The then-all male Alfalfa Club held their annual dinner at the Capitol Hilton in Washington, D.C. on Jan. 30, 1993. Members of the club are seen here socializing in the lobby of the hotel. (Photo by Annalisa Kraft / The Washington Post)

On Saturday night, a room at the Capitol Hilton will fill with tuxes and evening gowns and the power players who love them. It’s the annual gathering of the Alfalfa Club, that bulwark of old-school schmoozing, forever impervious to modern conventions, such as selfies or business-casual dress codes.

The only thing richer than the lobster bisque will be the tycoons pressing the flesh with Supreme Court justices and Senate committee chairmen. Basically, this is a party you’ll never crash.

So what’s going on in there? Good question.

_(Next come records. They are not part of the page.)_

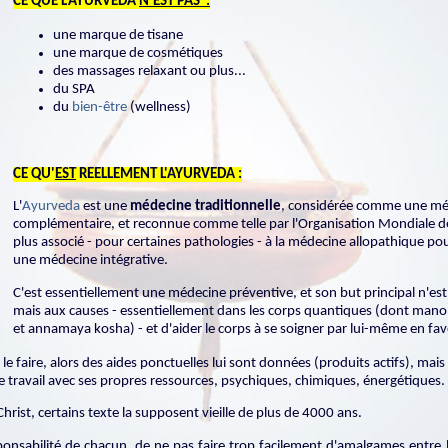
CE QUE L'AYURVEDA
N'EST PAS :
une marque de tisane
une marque de cosmétiques
des massages relaxant ou plus...
du SPA
du
bien-être
(wellness)
CE QU'
EST
REELLEMENT L'AYURVEDA :
L'
Ayurveda
est une
médecine traditionnelle
, considérée comme une méd
complémentaire, et reconnue comme telle par l'Organisation Mondiale de 
plus associé - pour certaines pathologies - à la médecine allopathique p
une médecine intégrative.
C'est essentiellement une médecine préventive, et son but principal n'e
mais aux causes - essentiellement dans les corps quantiques (dont ma
et annamaya kosha) - et d'aider le corps à se soigner par lui-même en fav
 le faire, alors des aides ponctuelles lui sont données (produits actifs), mai
 le travail avec ses propres ressources, psychiques, chimiques, énergétiques.
rist, certains texte la supposent vieille de plus de 4000 ans.
sponsabilité de chacun, de ne pas faire trop facilement d'amalgames entre 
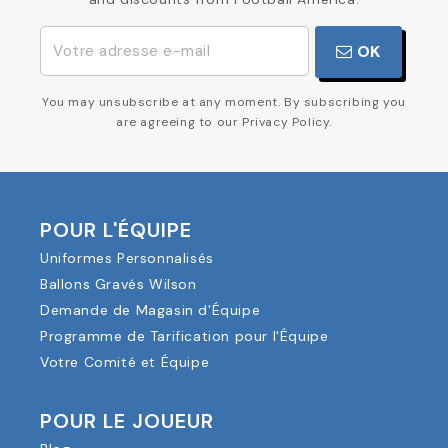
and discounts from Football America.
OK
You may unsubscribe at any moment. By subscribing you
are agreeing to our Privacy Policy.
POUR L'ÉQUIPE
Uniformes Personnalisés
Ballons Gravés Wilson
Demande de Magasin d'Équipe
Programme de Tarification pour l'Équipe
Votre Comité et Équipe
POUR LE JOUEUR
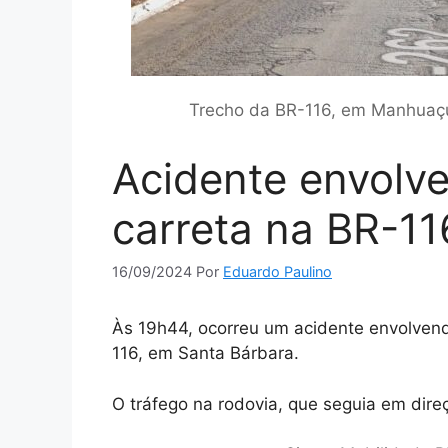
Trecho da BR-116, em Manhuaçu
Acidente envolv
carreta na BR-1
16/09/2024
Por
Eduardo Paulino
Às 19h44, ocorreu um acidente envolven
116, em Santa Bárbara.
O tráfego na rodovia, que seguia em direç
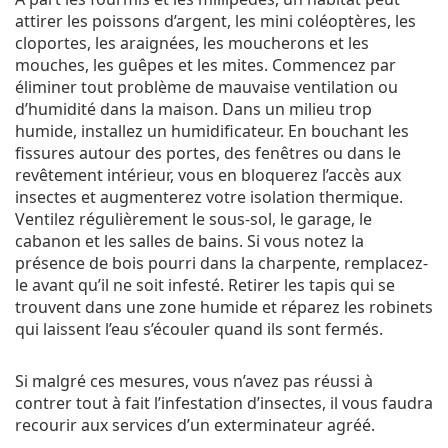
attirer les poissons d’argent, les mini coléoptères, les
cloportes, les araignées, les moucherons et les
mouches, les guêpes et les mites. Commencez par
éliminer tout problème de mauvaise ventilation ou
d’humidité dans la maison. Dans un milieu trop
humide, installez un humidificateur. En bouchant les
fissures autour des portes, des fenêtres ou dans le
revêtement intérieur, vous en bloquerez l’accès aux
insectes et augmenterez votre isolation thermique.
Ventilez régulièrement le sous-sol, le garage, le
cabanon et les salles de bains. Si vous notez la
présence de bois pourri dans la charpente, remplacez-
le avant qu’il ne soit infesté. Retirer les tapis qui se
trouvent dans une zone humide et réparez les robinets
qui laissent l’eau s’écouler quand ils sont fermés.
Si malgré ces mesures, vous n’avez pas réussi à
contrer tout à fait l’infestation d’insectes, il vous faudra
recourir aux services d’un exterminateur agréé.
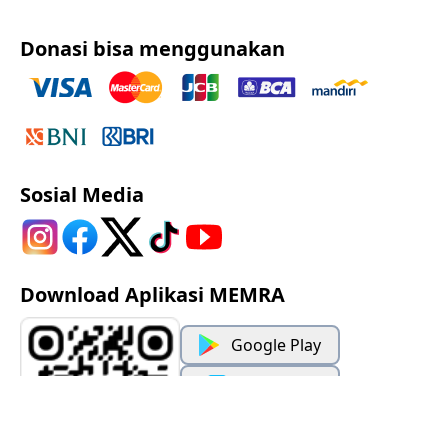
Donasi bisa menggunakan
Sosial Media
Download Aplikasi MEMRA
Google Play
App Store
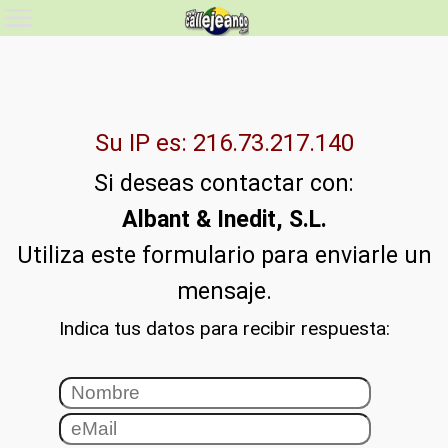
Su IP es: 216.73.217.140
Si deseas contactar con:
Albant & Inedit, S.L.
Utiliza este formulario para enviarle un
mensaje.
Indica tus datos para recibir respuesta:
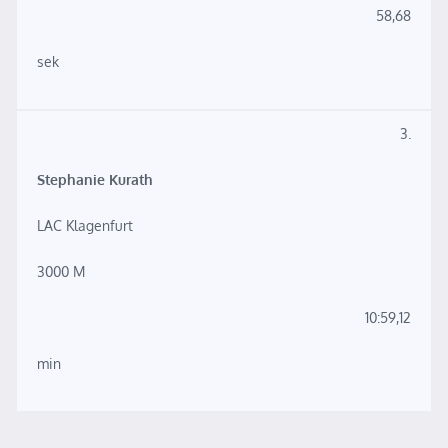
58,68
sek
3.
Stephanie Kurath
LAC Klagenfurt
3000 M
10:59,12
min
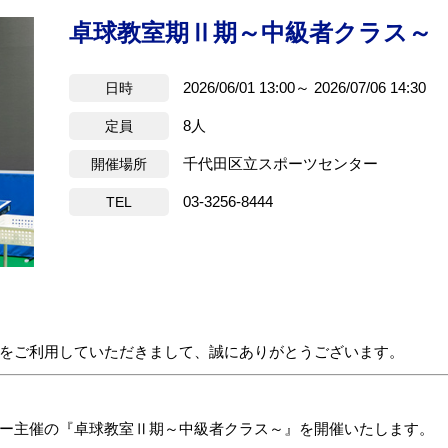
卓球教室期Ⅱ期～中級者クラス～
2026/06/01 13:00～ 2026/07/06 14:30
日時
8人
定員
千代田区立スポーツセンター
開催場所
03-3256-8444
TEL
をご利用していただきまして、誠にありがとうございます。
ー主催の『卓球教室Ⅱ期～中級者クラス～』を開催いたします。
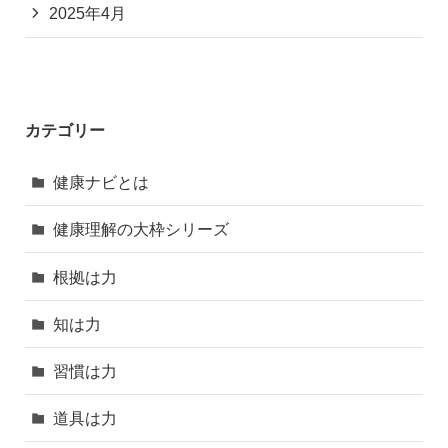
2025年4月
カテゴリー
健康ナビとは
健康理解の大枠シリーズ
根拠は力
知は力
習慣は力
道具は力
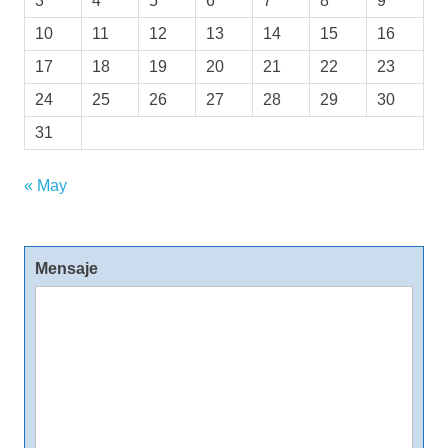
3
4
5
6
7
8
9
10
11
12
13
14
15
16
17
18
19
20
21
22
23
24
25
26
27
28
29
30
31
« May
Mensaje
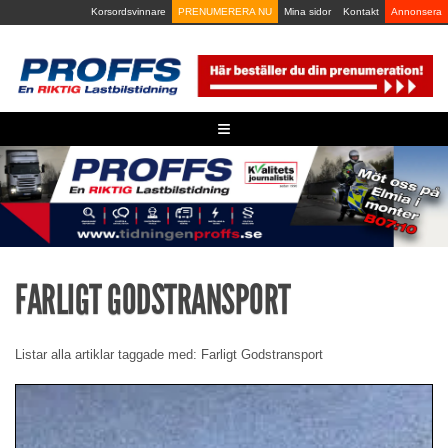
Skip
Korsordsvinnare
PRENUMERERA NU
Mina sidor
Kontakt
Annonsera
to
content
≡
FARLIGT GODSTRANSPORT
Listar alla artiklar taggade med: Farligt Godstransport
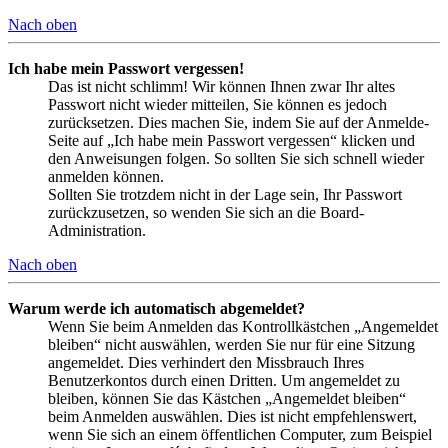
Nach oben
Ich habe mein Passwort vergessen!
Das ist nicht schlimm! Wir können Ihnen zwar Ihr altes
Passwort nicht wieder mitteilen, Sie können es jedoch
zurücksetzen. Dies machen Sie, indem Sie auf der Anmelde-
Seite auf „Ich habe mein Passwort vergessen“ klicken und
den Anweisungen folgen. So sollten Sie sich schnell wieder
anmelden können.
Sollten Sie trotzdem nicht in der Lage sein, Ihr Passwort
zurückzusetzen, so wenden Sie sich an die Board-
Administration.
Nach oben
Warum werde ich automatisch abgemeldet?
Wenn Sie beim Anmelden das Kontrollkästchen „Angemeldet
bleiben“ nicht auswählen, werden Sie nur für eine Sitzung
angemeldet. Dies verhindert den Missbrauch Ihres
Benutzerkontos durch einen Dritten. Um angemeldet zu
bleiben, können Sie das Kästchen „Angemeldet bleiben“
beim Anmelden auswählen. Dies ist nicht empfehlenswert,
wenn Sie sich an einem öffentlichen Computer, zum Beispiel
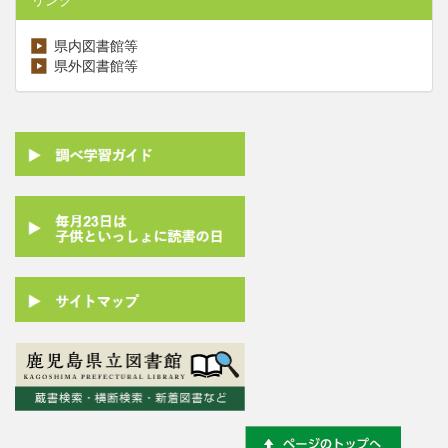
県内図書館等
県外図書館等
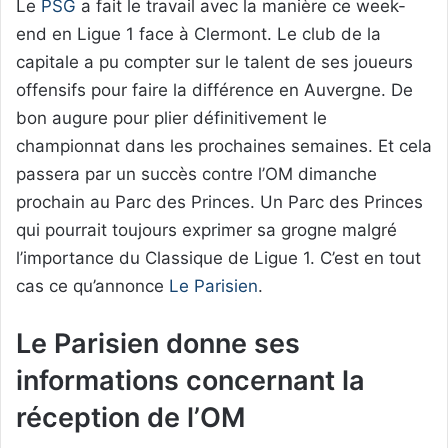
Le
PSG
a fait le travail avec la manière ce week-
end en Ligue 1 face à Clermont. Le club de la
capitale a pu compter sur le talent de ses joueurs
offensifs pour faire la différence en Auvergne. De
bon augure pour plier définitivement le
championnat dans les prochaines semaines. Et cela
passera par un succès contre l’OM dimanche
prochain au Parc des Princes. Un Parc des Princes
qui pourrait toujours exprimer sa grogne malgré
l’importance du Classique de Ligue 1. C’est en tout
cas ce qu’annonce
Le Parisien
.
Le Parisien donne ses
informations concernant la
réception de l’OM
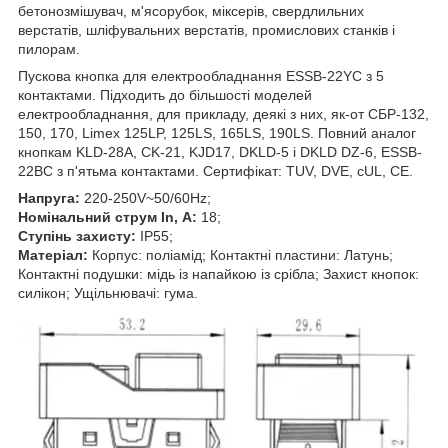
бетонозмішувач, м'ясорубок, міксерів, свердлильних
верстатів, шліфувальних верстатів, промислових станків і
пилорам.
Пускова кнопка для електрообладнання ESSB-22YC з 5
контактами. Підходить до більшості моделей
електрообладнання, для прикладу, деякі з них, як-от СБР-132,
150, 170, Limex 125LP, 125LS, 165LS, 190LS. Повний аналог
кнопкам KLD-28A, CK-21, KJD17, DKLD-5 і DKLD DZ-6, ESSB-
22BC з п'ятьма контактами. Сертифікат: TUV, DVE, cUL, CE.
Напруга:
220-250V~50/60Hz;
Номінальний струм In, А:
18;
Ступінь захисту:
IP55;
Матеріал:
Корпус: поліамід; Контактні пластини: Латунь;
Контактні подушки: мідь із напайкою із срібла; Захист кнопок:
силікон; Ущільнювачі: гума.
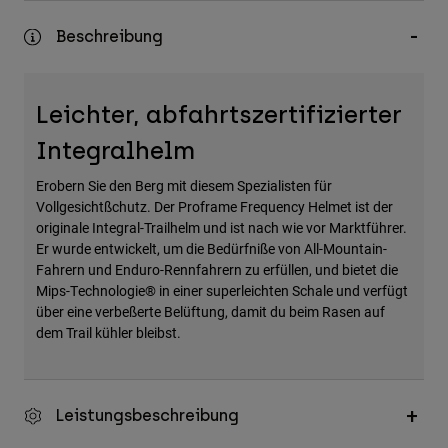
Zubehör
Beschreibung
Alles in Accessoires
Taschen & Rucksäcke
Leichter, abfahrtszertifizierter
Hüte & Mützen
Integralhelm
Alle anzeigen
Erobern Sie den Berg mit diesem Spezialisten für
Vollgesichtßchutz. Der Proframe Frequency Helmet ist der
originale Integral-Trailhelm und ist nach wie vor Marktführer.
Er wurde entwickelt, um die Bedürfniße von All-Mountain-
Fahrern und Enduro-Rennfahrern zu erfüllen, und bietet die
Mips-Technologie® in einer superleichten Schale und verfügt
über eine verbeßerte Belüftung, damit du beim Rasen auf
dem Trail kühler bleibst.
Leistungsbeschreibung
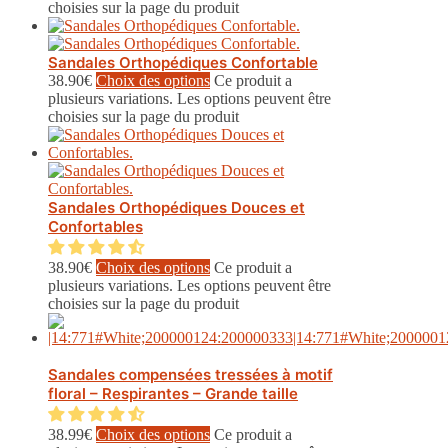
choisies sur la page du produit
Sandales Orthopédiques Confortable
38.90
€
Choix des options
Ce produit a
plusieurs variations. Les options peuvent être
choisies sur la page du produit
Sandales Orthopédiques Douces et
Confortables
38.90
€
Choix des options
Ce produit a
plusieurs variations. Les options peuvent être
choisies sur la page du produit
Sandales compensées tressées à motif
floral – Respirantes – Grande taille
38.99
€
Choix des options
Ce produit a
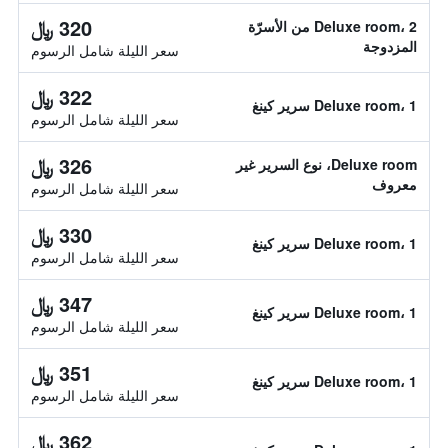
320 ﷼
Deluxe room، 2 من الأسرّة
المزدوجة
سعر الليلة شامل الرسوم
322 ﷼
Deluxe room، 1 سرير كينغ
سعر الليلة شامل الرسوم
326 ﷼
Deluxe room، نوع السرير غير
معروف
سعر الليلة شامل الرسوم
330 ﷼
Deluxe room، 1 سرير كينغ
سعر الليلة شامل الرسوم
347 ﷼
Deluxe room، 1 سرير كينغ
سعر الليلة شامل الرسوم
351 ﷼
Deluxe room، 1 سرير كينغ
سعر الليلة شامل الرسوم
362 ﷼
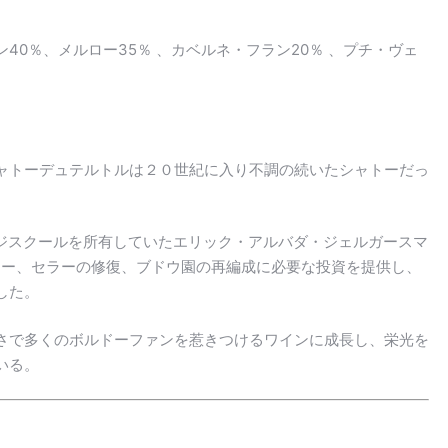
40％、メルロー35％ 、カベルネ・フラン20％ 、プチ・ヴェ
ャトーデュテルトルは２０世紀に入り不調の続いたシャトーだっ
・ジスクールを所有していたエリック・アルバダ・ジェルガースマ
a）は、シャトー、セラーの修復、ブドウ園の再編成に必要な投資を提供し、
した。
さで多くのボルドーファンを惹きつけるワインに成長し、栄光を
いる。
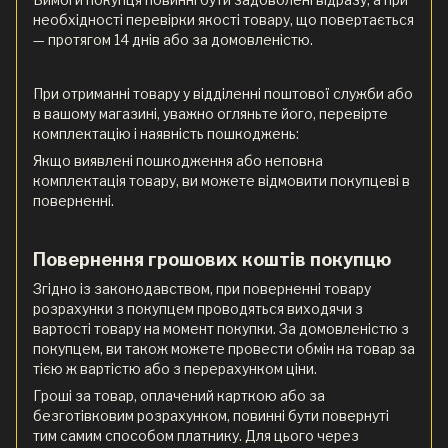
необхідності перевірки якості товару, що повертається
— протягом 14 днів або за домовленістю.
При отриманні товару у відділенні поштової служби або
в вашому магазині, уважно огляньте його, перевірте
комплектацію і наявність пошкоджень:
Якщо виявлені пошкодження або неповна
комплектація товару, ви можете відмовити покупцеві в
поверненні.
Повернення грошових коштів покупцю
Згідно із законодавством, при поверненні товару
розрахунки з покупцем проводяться виходячи з
вартості товару на момент покупки. За домовленістю з
покупцем, ви також можете провести обмін на товар за
тією ж вартістю або з перерахунком ціни.
Гроші за товар, оплачений карткою або за
безготівковим розрахунком, повинні бути повернуті
тим самим способом платнику. Для цього через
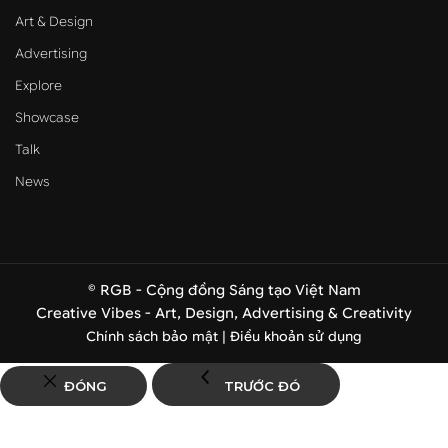
Art & Design
Advertising
Explore
Showcase
Talk
News
© RGB - Cộng đồng Sáng tạo Việt Nam
Creative Vibes - Art, Design, Advertising & Creativity
Chính sách bảo mật |
Điều khoản sử dụng
ĐÓNG
TRƯỚC ĐÓ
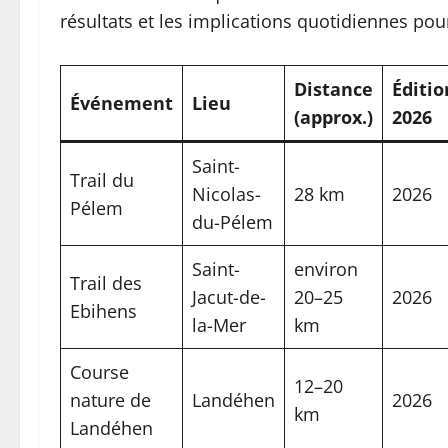
résultats et les implications quotidiennes pou
Distance
Éditio
Événement
Lieu
(approx.)
2026
Saint-
Trail du
Nicolas-
28 km
2026
Pélem
du-Pélem
Saint-
environ
Trail des
Jacut-de-
20–25
2026
Ebihens
la-Mer
km
Course
12–20
nature de
Landéhen
2026
km
Landéhen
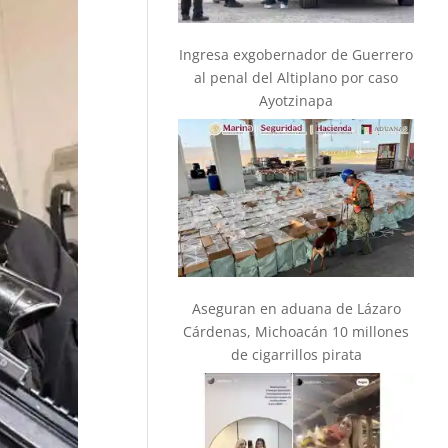
Ingresa exgobernador de Guerrero
al penal del Altiplano por caso
Ayotzinapa
Aseguran en aduana de Lázaro
Cárdenas, Michoacán 10 millones
de cigarrillos pirata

Here’s what you need to know:

Who are these people?

Some of the richest and most powerful people in the world. The Alfalfa Club is more exclusive than most of Washington’s social organizations, and unlike, say, the Gridiron (which is all journalists), the members come from all sectors. Among the some 200 members, there’s a good contingent of political types (from both parties, but mostly senators; House members are kind of considered plebs in this crowd), and a heavy presence from the corporate world.

To name a few: Warren Buffett, Michael Bloomberg, Bill Marriott, Steve Case, Chief Justice John Roberts, White House senior advisor Valerie Jarrett, George H.W. Bush, George W. Bush, Dick Cheney, Sandra Day O’Connor, Colin Powell, Madeleine Albright and Vernon Jordan, per this excellent profile of the club by our colleague Roxanne Roberts.

What does the name mean?

The perhaps apocryphal story of the 102-year-old club’s founding goes something like this: It began as a celebration of Gen. Robert E. Lee’s birthday, and the name comes from the plant known for being “thirsty” (i.e., it likes to drink, just like some members of the club).

How do you get into the club?

Shocker — it’s invite-only! Openings occur when members die, and a group of the club’s senior members propose and approach prospective newbies. “Lobbying for admission is frowned upon,” Roberts says.

What happens at the dinner?

Each member brings two guests, who sometimes include a Hollywood type for novelty’s sake — but this is no celebrity-overrun White House Correspondents Dinner. There are funny speeches (that is, if you get inside jokes about Cabinet secretaries and the stock market) by the incoming and outgoing presidents of the club, as well as by a member held forth as the club’s mock presidential nominee.

Traditionally, POTUS shows up, though President  Obama has attended only twice: in 2009 and 2012. It’s all ostensibly off-the-record, though some of the quips and details inevitably leak.

Isn’t it just a bunch of old white guys?

Sort of, though diversity and the number of women in the club’s ranks has grown since ladies were first admitted in 1994, a move partly prompted by President Bill Clinton’s snub the previous year. Today, the roster includes businesswoman Catherine Reynolds, Sens. Kelly Ayotte and Dianne Feinstein, and Lockheed Martin chief executive Marillyn Hewson.

Alfalfa Club members apparently don’t care about looking like a bunch of elitist fat-cats, because they swear that’s not what the annual gathering is about. “Occupy Wall Street” protesters showed up in 2012 and glitter-bombed attendees, but the dinner-goers shrugged it off, Roberts reports.